Perhaps if I had had this article, it would have been easier to just hand it to him. Hell, it would have been easier to hand to other people who’s mouths dropped when I told them I had moved out or we were breaking up. Especially since in my overwhelm of emotions I had little to no explanations to offer as I was just as confused as ever and was still reeling from the shock that I finally spit out the words I thought that I never could admit to: “I don’t want this life anymore. I want more. I want real love, not just a best friend. I want to feel, not be numb.”
This anonymous author sums it up so well:
“You took me.
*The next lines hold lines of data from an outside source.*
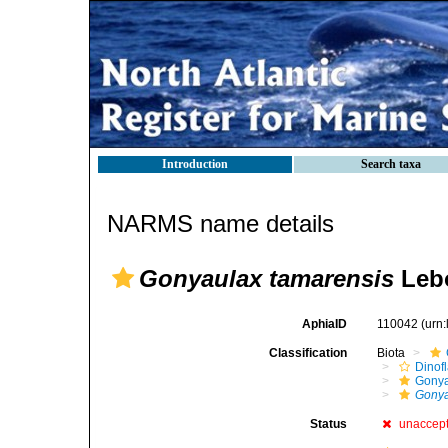
Introduction
Search taxa
NARMS name details
Gonyaulax tamarensis
Lebo
AphiaID
110042
(urn
Classification
Biota
Dinofl
Gonya
Gonya
Status
unaccep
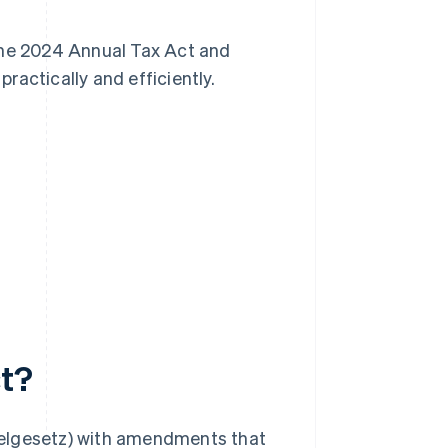
n the 2024 Annual Tax Act and
ractically and efficiently.
ct?
ikelgesetz) with amendments that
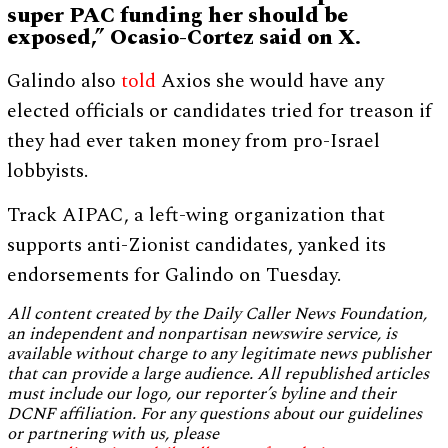
super PAC funding her should be
exposed,” Ocasio-Cortez said on X.
Galindo also
told
Axios she would have any
elected officials or candidates tried for treason if
they had ever taken money from pro-Israel
lobbyists.
Track AIPAC, a left-wing organization that
supports anti-Zionist candidates, yanked its
endorsements for Galindo on Tuesday.
All content created by the Daily Caller News Foundation,
an independent and nonpartisan newswire service, is
available without charge to any legitimate news publisher
that can provide a large audience. All republished articles
must include our logo, our reporter’s byline and their
DCNF affiliation. For any questions about our guidelines
or partnering with us, please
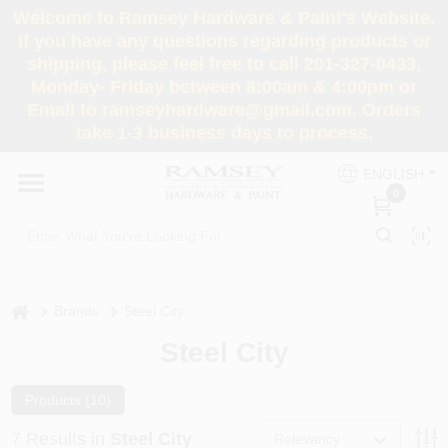
Skip
Welcome to Ramsey Hardware & Paint's Website.
to
If you have any questions regarding products or
content
shipping, please feel free to call 201-327-0433,
HOME
Monday- Friday between 8:00am & 4:00pm or
Email to ramseyhardware@gmail.com. Orders
take 1-3 business days to process.
DEPARTMENTS
ENGLISH
0
RENTALS
BRANDS
home
Brands
Steel City
SERVICES
Steel City
SUPER DEALS
Products (
10
)
7
Results
in
Steel City
Relevancy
I don’t know when and how it happened. You took me and you lost me, so now I’m an empty shell, a shadow of a person I used to be. You took me, but now I want me back. So I’ll tell you tonight. I’ll watch you take off the ring I once put on your finger, probably I’ll cry. We’ll do the paperwork. You’ll move out. I will never see you again. It will take long months of emptiness and loneliness, but I will find myself.“
And the thing that people don’t understand-that I don’t think he still doesn’t understand-is the poignant last line of this article is exactly the point of why I did what I did and my only hope for the future: “We’ll be better people without each other.”
Happy Anniversary D* wherever you are. After all the tears, yelling, lawyers, words left unsaid, misunderstood gossip and heartbreak, a piece of me will always miss you and love you. But I know we are both going to be better, happier, people because of this.